At the meeting it was reported to the board that concerns about the Trust’s service had been first raised following a national peer review in March 2023.

Quality of data, the processes for identification of risk and follow-up arrangements were among the concerns raised.

And 69 patients at the Trust were identified as having suffered “potential harm”, including “potential significant harm”.

As a result the Trust went on to  commission a serious incident investigation – which remains “in progress”.

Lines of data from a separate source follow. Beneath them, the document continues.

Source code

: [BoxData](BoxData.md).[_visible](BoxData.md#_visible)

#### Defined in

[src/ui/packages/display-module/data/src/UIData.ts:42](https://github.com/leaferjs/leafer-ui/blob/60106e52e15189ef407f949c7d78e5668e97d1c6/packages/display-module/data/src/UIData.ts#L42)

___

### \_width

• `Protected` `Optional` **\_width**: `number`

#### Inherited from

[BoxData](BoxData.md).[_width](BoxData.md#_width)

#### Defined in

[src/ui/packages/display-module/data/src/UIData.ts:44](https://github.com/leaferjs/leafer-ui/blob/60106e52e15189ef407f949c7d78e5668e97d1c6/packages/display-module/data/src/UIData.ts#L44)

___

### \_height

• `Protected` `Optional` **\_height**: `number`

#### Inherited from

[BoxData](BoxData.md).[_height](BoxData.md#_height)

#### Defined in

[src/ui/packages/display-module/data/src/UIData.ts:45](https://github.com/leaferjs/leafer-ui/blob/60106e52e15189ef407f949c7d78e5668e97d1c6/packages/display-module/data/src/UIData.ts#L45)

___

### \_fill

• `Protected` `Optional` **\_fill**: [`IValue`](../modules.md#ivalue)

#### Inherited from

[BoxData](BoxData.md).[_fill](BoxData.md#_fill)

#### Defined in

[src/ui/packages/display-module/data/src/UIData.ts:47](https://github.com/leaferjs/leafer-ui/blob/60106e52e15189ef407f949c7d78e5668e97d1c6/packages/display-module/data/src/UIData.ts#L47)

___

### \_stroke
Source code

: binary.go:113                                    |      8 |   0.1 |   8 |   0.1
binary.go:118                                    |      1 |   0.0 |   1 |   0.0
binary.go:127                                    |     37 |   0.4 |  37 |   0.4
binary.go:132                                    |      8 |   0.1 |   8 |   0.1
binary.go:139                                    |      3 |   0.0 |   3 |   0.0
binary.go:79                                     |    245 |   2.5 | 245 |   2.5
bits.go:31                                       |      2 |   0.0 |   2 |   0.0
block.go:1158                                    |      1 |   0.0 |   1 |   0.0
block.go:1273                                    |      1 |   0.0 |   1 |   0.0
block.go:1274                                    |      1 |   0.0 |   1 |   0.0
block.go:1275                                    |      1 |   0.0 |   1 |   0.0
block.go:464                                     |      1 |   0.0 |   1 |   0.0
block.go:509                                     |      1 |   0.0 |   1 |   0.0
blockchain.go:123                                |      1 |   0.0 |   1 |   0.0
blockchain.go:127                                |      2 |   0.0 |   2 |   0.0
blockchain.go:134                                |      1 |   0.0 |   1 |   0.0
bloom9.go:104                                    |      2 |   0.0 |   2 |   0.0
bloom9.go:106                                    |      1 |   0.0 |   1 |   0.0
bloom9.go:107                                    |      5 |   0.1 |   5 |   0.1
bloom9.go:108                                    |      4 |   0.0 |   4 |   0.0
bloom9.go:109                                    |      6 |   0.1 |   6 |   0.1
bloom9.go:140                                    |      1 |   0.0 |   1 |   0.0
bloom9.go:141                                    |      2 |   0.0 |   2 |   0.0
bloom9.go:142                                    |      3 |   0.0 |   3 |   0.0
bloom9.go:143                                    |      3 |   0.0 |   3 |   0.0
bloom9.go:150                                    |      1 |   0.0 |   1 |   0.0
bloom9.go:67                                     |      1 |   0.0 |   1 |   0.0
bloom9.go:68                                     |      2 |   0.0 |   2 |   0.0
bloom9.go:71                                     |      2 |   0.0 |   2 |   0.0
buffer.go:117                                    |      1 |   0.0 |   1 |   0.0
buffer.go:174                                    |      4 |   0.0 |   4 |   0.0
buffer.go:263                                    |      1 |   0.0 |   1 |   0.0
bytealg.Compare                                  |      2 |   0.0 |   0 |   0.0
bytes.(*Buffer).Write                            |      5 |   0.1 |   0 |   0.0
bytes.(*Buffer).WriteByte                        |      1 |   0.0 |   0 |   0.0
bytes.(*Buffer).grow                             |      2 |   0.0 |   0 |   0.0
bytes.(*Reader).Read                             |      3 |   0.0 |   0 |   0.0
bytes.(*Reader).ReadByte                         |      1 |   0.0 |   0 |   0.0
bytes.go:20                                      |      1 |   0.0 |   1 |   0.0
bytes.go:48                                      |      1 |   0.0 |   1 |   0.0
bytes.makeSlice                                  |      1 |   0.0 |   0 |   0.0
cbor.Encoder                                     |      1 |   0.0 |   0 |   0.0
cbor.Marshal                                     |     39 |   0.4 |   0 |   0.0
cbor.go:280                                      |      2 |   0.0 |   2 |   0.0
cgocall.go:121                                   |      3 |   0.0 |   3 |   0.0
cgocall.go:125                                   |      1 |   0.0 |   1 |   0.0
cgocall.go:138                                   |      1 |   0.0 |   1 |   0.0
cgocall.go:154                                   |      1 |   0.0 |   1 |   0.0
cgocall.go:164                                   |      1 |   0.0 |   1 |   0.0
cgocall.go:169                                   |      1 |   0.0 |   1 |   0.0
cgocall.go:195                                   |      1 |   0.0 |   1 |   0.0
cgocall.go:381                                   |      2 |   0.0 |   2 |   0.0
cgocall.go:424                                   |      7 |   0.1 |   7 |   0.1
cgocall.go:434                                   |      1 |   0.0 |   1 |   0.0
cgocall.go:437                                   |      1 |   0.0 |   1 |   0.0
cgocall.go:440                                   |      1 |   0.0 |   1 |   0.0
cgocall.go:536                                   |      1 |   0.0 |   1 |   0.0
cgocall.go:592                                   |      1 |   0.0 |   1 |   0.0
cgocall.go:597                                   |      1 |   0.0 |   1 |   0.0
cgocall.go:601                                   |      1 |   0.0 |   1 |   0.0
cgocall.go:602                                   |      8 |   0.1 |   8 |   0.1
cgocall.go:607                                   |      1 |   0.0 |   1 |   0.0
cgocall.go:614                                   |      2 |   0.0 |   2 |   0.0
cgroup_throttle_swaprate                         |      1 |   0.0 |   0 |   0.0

A further assessment by the United Kingdom Accreditation Service (UKAS) in June 2023 – requested by the Trust – highlighted “significant areas of concern” in leadership, the specialist workforce and skill mix; the training and competency; and environment and equipment.
And it was at this point the paediatric audiology service was paused, “due to concerns related to potential patient harm” – with the Trust bringing in external providers and out-sourcing to the independent sector.

As of March 2024, the report to the Trust board indicates there are 4233 new referrals waiting to be seen – and a further 1099 awaiting follow up.

And, it says, the Trust continues to respond to a “significant” number of complaints and concerns regarding the audiology service.